WHAT TO PRODUCE —
Among the entries below, find every line that contains the string "Ranperda", then copy it.

Extracted page text data
════
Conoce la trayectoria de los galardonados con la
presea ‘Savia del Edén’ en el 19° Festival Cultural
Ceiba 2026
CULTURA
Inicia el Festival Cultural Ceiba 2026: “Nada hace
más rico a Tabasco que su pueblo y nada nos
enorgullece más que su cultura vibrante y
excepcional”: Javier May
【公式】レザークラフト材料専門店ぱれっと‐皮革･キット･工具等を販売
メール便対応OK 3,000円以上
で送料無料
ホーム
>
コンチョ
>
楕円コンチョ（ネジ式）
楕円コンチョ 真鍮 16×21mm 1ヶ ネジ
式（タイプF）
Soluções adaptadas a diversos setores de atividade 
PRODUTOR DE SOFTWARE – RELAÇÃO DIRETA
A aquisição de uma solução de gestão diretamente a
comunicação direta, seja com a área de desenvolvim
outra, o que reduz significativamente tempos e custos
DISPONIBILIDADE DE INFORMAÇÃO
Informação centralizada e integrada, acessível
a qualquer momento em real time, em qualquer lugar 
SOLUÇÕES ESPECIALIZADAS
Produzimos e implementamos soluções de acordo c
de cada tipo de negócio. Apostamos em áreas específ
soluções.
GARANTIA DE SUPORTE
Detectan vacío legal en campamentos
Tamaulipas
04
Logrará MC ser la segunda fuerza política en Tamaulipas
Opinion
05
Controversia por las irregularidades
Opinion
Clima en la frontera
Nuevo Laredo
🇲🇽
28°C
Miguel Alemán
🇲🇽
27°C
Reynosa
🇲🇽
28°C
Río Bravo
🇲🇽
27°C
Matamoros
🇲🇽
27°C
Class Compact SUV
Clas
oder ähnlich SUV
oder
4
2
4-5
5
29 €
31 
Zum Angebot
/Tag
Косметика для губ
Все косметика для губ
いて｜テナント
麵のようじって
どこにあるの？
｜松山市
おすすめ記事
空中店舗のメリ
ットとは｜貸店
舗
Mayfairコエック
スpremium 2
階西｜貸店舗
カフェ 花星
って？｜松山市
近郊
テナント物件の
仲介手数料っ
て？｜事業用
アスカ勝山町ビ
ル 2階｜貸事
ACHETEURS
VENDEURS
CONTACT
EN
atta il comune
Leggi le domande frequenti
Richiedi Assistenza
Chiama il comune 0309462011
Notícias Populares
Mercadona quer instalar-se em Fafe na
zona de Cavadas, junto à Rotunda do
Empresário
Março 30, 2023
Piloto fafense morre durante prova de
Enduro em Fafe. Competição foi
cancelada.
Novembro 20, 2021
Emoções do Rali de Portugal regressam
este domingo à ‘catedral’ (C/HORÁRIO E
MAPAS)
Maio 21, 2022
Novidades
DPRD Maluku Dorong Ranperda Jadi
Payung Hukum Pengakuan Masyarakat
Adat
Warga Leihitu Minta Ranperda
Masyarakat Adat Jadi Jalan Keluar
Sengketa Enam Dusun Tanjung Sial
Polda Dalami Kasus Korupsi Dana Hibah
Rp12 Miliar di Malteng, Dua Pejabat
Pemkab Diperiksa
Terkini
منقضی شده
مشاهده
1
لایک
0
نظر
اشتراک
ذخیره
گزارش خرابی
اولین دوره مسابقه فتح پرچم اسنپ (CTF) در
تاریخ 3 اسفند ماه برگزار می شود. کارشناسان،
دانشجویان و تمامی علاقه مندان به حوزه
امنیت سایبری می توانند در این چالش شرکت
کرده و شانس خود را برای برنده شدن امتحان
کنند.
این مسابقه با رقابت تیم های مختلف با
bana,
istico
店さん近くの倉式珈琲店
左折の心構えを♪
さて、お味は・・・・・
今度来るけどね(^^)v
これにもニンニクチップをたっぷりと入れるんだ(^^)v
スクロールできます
════
SOLUTION FOR THIS TASK —
DPRD Maluku Dorong Ranperda Jadi
Warga Leihitu Minta Ranperda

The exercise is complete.